The Foreign Account Tax Compliance Act (FATCA) was established in 2010 to set an international tax standard for US taxpayer information. It requires that foreign financial institutions report on foreign assets held by US taxpayers on an annual basis. The IRS requires this information to assess taxes owed and to close tax loopholes. It also limits but not curtails individuals and corporations from moving assets overseas to avoid taxes.
What You Need to Do to Comply with FATCA
The Internal Revenue Service (IRS) has specific instructions for both individuals and corporations. They also have set a certain asset level for compliance. All individuals that have foreign financial assets of more than $50,000 have to report those assets or risk severe penalties. There are certain exceptions to this which are listed on the IRS website. US corporations required to withhold 30% of their source payments to foreign corporations. They also need to report IRS information on certain non-financial foreign entities. Foreign corporations can elect to withhold 30% on payments but are not required to do so.
What is the Reason behind FATCA?
FATCA was originally established as part of a revenue stimulus package. The Hiring Incentives to Restore Employment (HIRE) Act provided the means to crack down on tax evaders and create an incentive for US corporations to remain in the US. Its primary purpose was to recover taxes owed by US citizens from these foreign entities.
What groups and organizations are affected by FATCA?
Multi-national corporations are the most affected by FATCA. All foreign entities that conduct business in the US definitely need to comply with this act. US corporations who do business with foreign entities also need to be compliant. Individuals that have foreign assets need to be concerned with complying with this act to a certain degree. There is no set provision for setting a tax on these assets.
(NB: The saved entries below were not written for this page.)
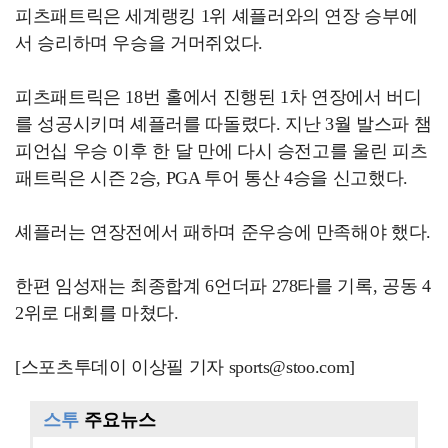
피츠패트릭은 세계랭킹 1위 셰플러와의 연장 승부에
서 승리하며 우승을 거머쥐었다.
피츠패트릭은 18번 홀에서 진행된 1차 연장에서 버디
를 성공시키며 셰플러를 따돌렸다. 지난 3월 발스파 챔
피언십 우승 이후 한 달 만에 다시 승전고를 울린 피츠
패트릭은 시즌 2승, PGA 투어 통산 4승을 신고했다.
셰플러는 연장전에서 패하며 준우승에 만족해야 했다.
한편 임성재는 최종합계 6언더파 278타를 기록, 공동 4
2위로 대회를 마쳤다.
[스포츠투데이 이상필 기자 sports@stoo.com]
스투
주요뉴스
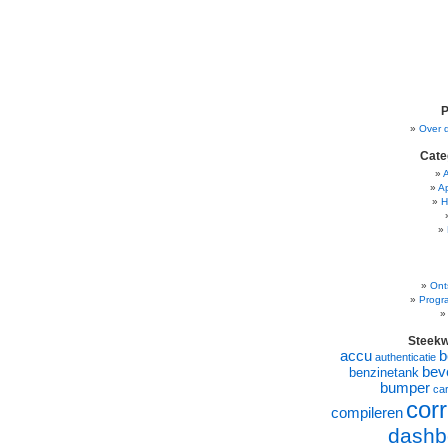
P
Over 
Cate
A
H
Ont
Progr
Steek
accu
b
authenticatie
beve
benzinetank
bumper
ca
corr
compileren
dashb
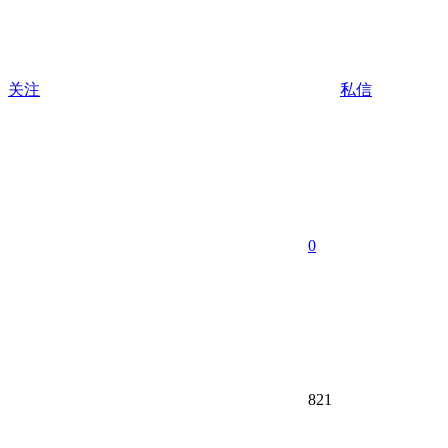
关注
私信
0
821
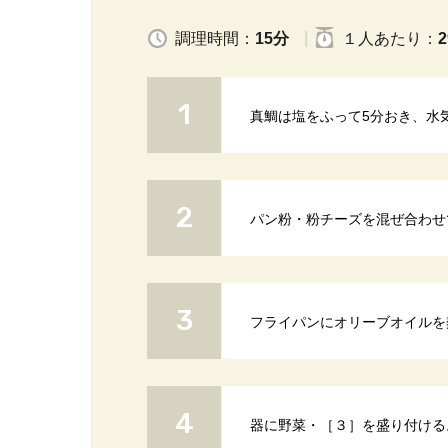
調理時間：
15分
１人
あたり
：
2
真鯛は塩をふって5分おき、水
パン粉・粉チーズを混ぜ合わせ
フライパンにオリーブオイルを
器に野菜・［３］を盛り付ける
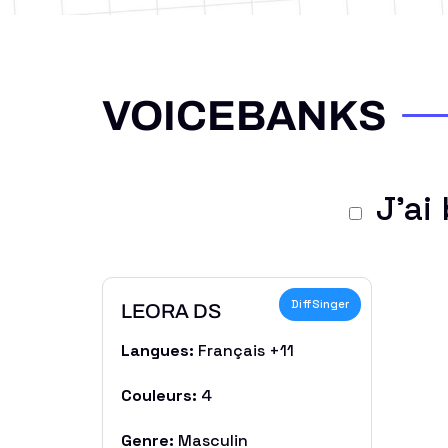
VOICEBANKS
J'ai 
DiffSinger
LEORA DS
Langues:
Français +11
Couleurs:
4
Genre:
Masculin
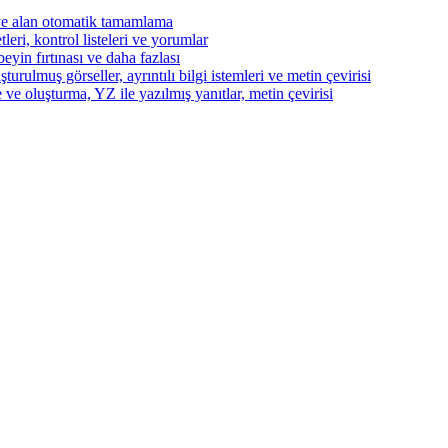
ve alan otomatik tamamlama
eri, kontrol listeleri ve yorumlar
beyin fırtınası ve daha fazlası
turulmuş görseller, ayrıntılı bilgi istemleri ve metin çevirisi
 ve oluşturma, YZ ile yazılmış yanıtlar, metin çevirisi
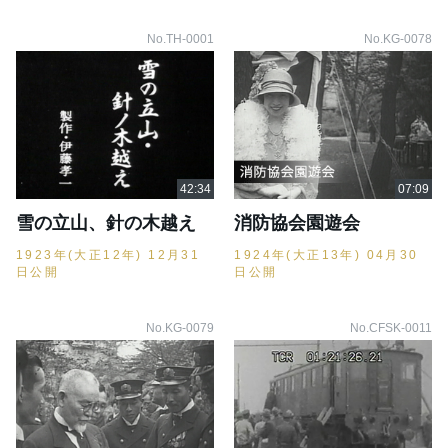
No.TH-0001
No.KG-0078
雪の立山、針の木越え
消防協会園遊会
1923年(大正12年) 12月31
1924年(大正13年) 04月30
日公開
日公開
No.KG-0079
No.CFSK-0011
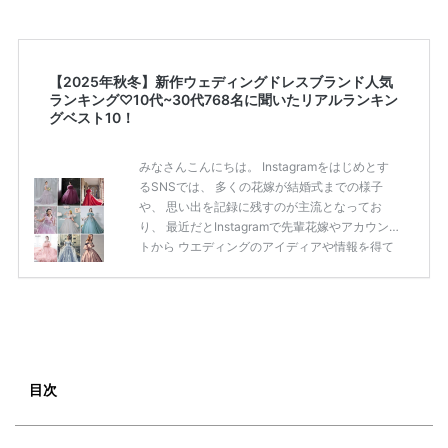
【2025年秋冬】新作ウェディングドレスブランド人気
ランキング♡10代~30代768名に聞いたリアルランキン
グベスト10！
みなさんこんにちは。 Instagramをはじめとす
るSNSでは、 多くの花嫁が結婚式までの様子
や、 思い出を記録に残すのが主流となってお
り、 最近だとInstagramで先輩花嫁やアカウン
トから ウエディングのアイディアや情報を得て
いる花嫁が増えてきていますよね。 ​ 今回は常に
アンテナをはっている TikTok、Instagramユー
ザー768名が 2025年秋冬新作ドレスコレクショ
ンの 人気投票に参加しました。 こちらの記事で
は集計結果をリアルなランキングにまとめてい
ます。 (※2025年8月の調査結果です) ​​ ドレスの
こだわりに関するアンケートでは、 全体の86％
目次
の女性がドレスにこ […]
続きを読む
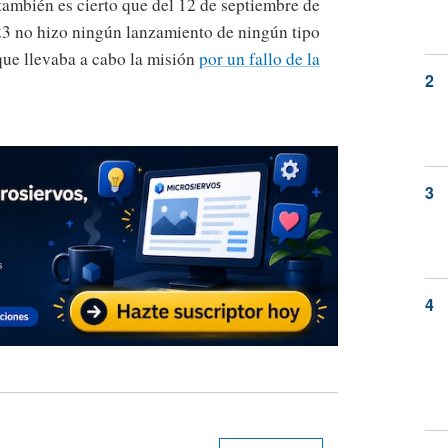
también es cierto que del 12 de septiembre de
23 no hizo ningún lanzamiento de ningún tipo
que llevaba a cabo la misión
por un fallo de la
Intergovernmental agreements (IGAs) provide some guidelines for data collected including foreign taxes paid by US taxpayers and corporations. These guidelines provide a safeguard, so taxpayers are not paying twice for the same asset. They also have helped businesses set financial standards.
How Professional Tax Preparers and Accountants Can Help You
Various international tax preparation services include the forms and documentation you’ll need to comply with this act. They can help you with the complex international taxes that your company or you personally may owe a foreign entity. Navigating the sea of “red tape” that foreign governments have in place is an important benefit that many professional tax preparers offer. The advantages of using professional tax preparers vs doing it by yourself are numerous.
The FATCA has made a dent in capturing tax evaders and creating an international standard for taxes. It has helped corporations and individuals recover funds. It has also created an incentive for some businesses to remain in the US. Tax preparers that regularly work with foreign entities have a much clearer understanding of foreign tax codes and regulations.